--- Given information ---
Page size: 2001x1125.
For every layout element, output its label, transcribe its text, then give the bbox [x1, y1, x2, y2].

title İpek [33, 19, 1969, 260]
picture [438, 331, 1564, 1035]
---
--- Given information ---
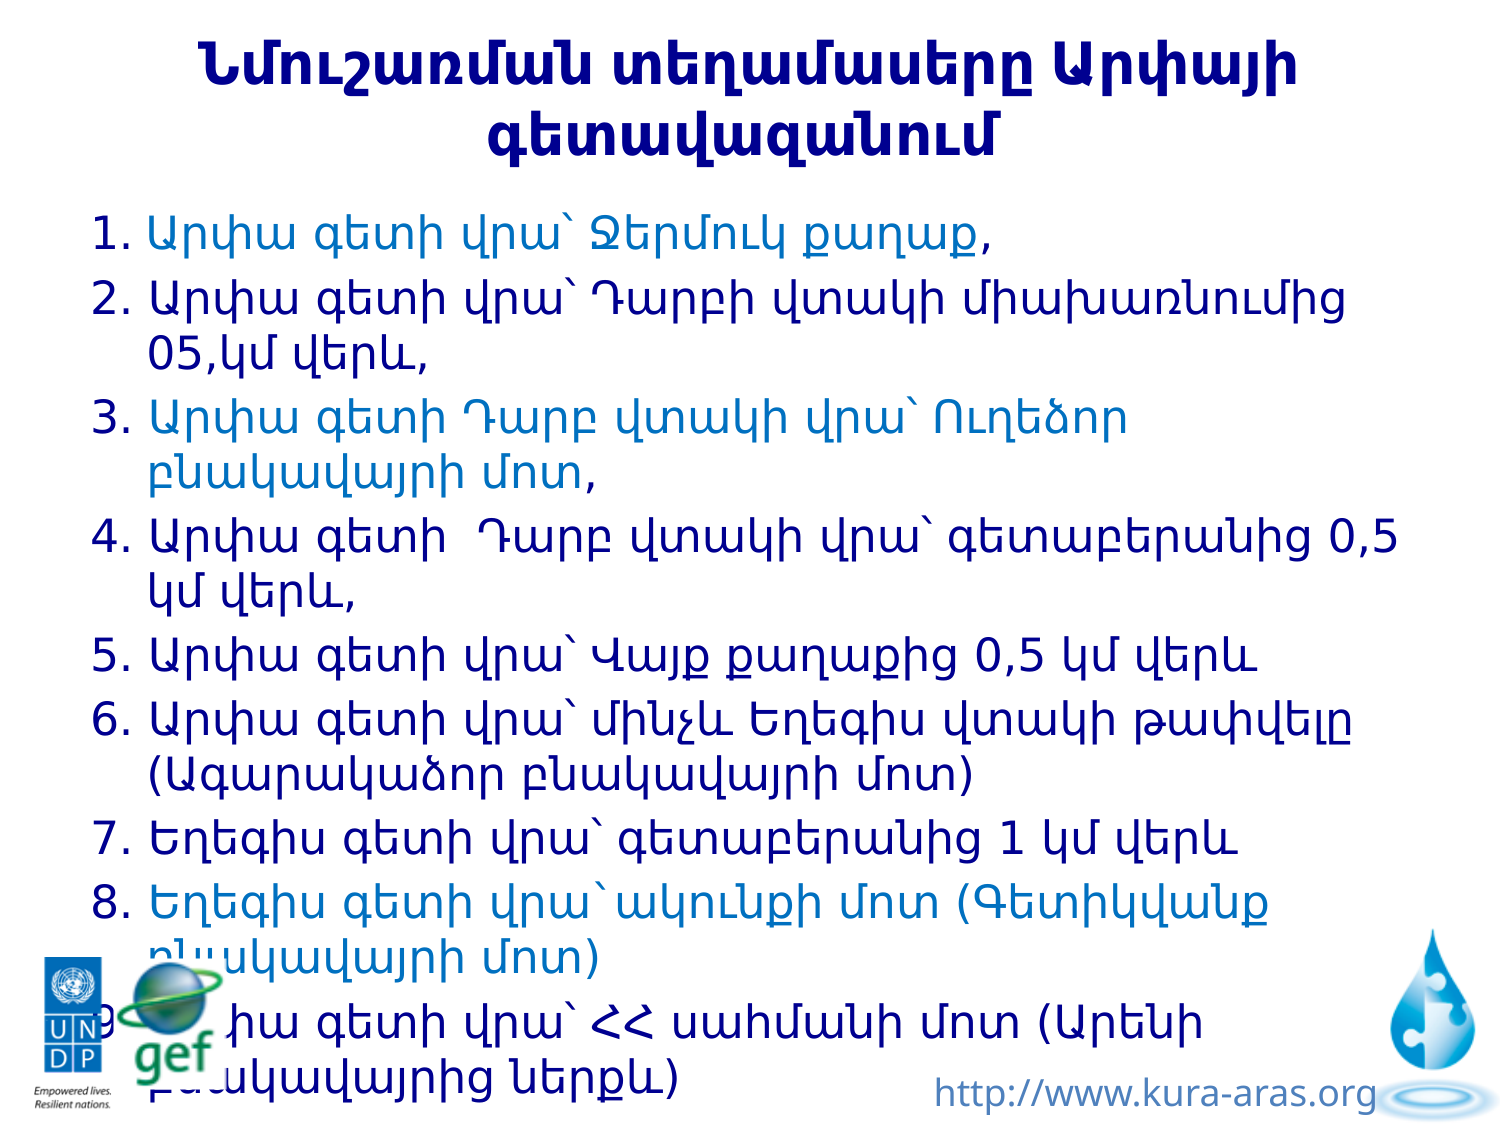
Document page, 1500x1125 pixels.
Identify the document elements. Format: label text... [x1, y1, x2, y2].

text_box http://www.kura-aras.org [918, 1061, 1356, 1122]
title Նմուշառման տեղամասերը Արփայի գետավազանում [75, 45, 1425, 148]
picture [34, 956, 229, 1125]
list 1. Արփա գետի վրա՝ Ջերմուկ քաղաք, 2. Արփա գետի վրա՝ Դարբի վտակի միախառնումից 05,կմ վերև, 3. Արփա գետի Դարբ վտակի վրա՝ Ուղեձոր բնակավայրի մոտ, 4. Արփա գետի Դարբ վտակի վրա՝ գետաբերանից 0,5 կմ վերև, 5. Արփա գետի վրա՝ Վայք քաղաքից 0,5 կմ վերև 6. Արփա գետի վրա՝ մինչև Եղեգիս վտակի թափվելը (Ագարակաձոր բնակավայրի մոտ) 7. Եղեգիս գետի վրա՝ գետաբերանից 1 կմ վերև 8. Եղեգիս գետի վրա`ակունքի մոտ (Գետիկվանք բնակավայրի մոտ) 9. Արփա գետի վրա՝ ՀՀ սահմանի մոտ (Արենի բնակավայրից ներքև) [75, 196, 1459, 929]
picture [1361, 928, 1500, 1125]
---
--- Given information ---
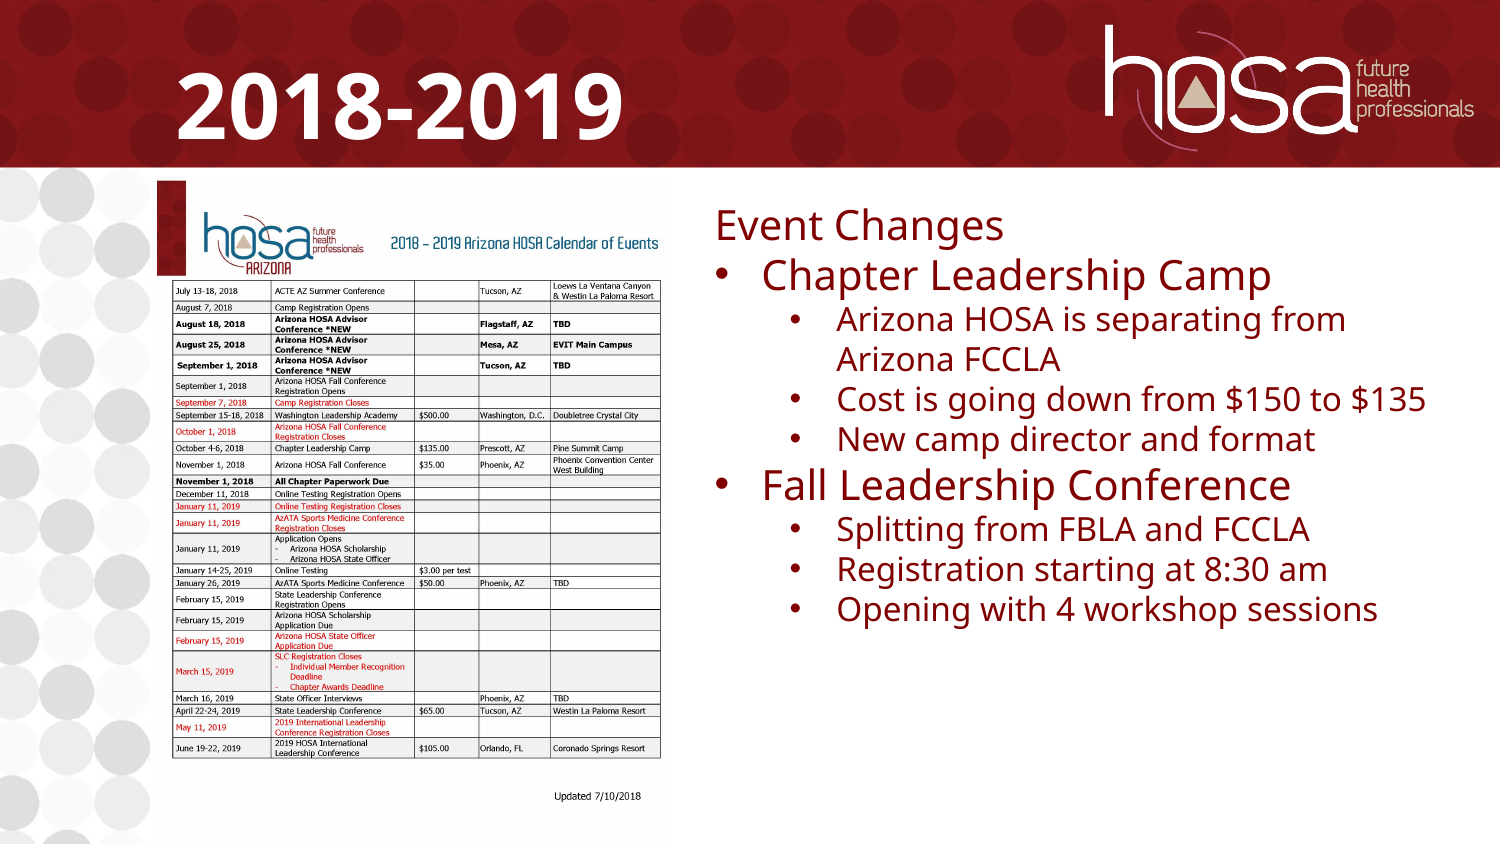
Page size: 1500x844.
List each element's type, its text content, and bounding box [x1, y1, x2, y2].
---
_Problem to solve_
Copy out every line of the data where the word "size" occurs.

_Response area_
Page size: 2001x1125.
Page size: 1500x844.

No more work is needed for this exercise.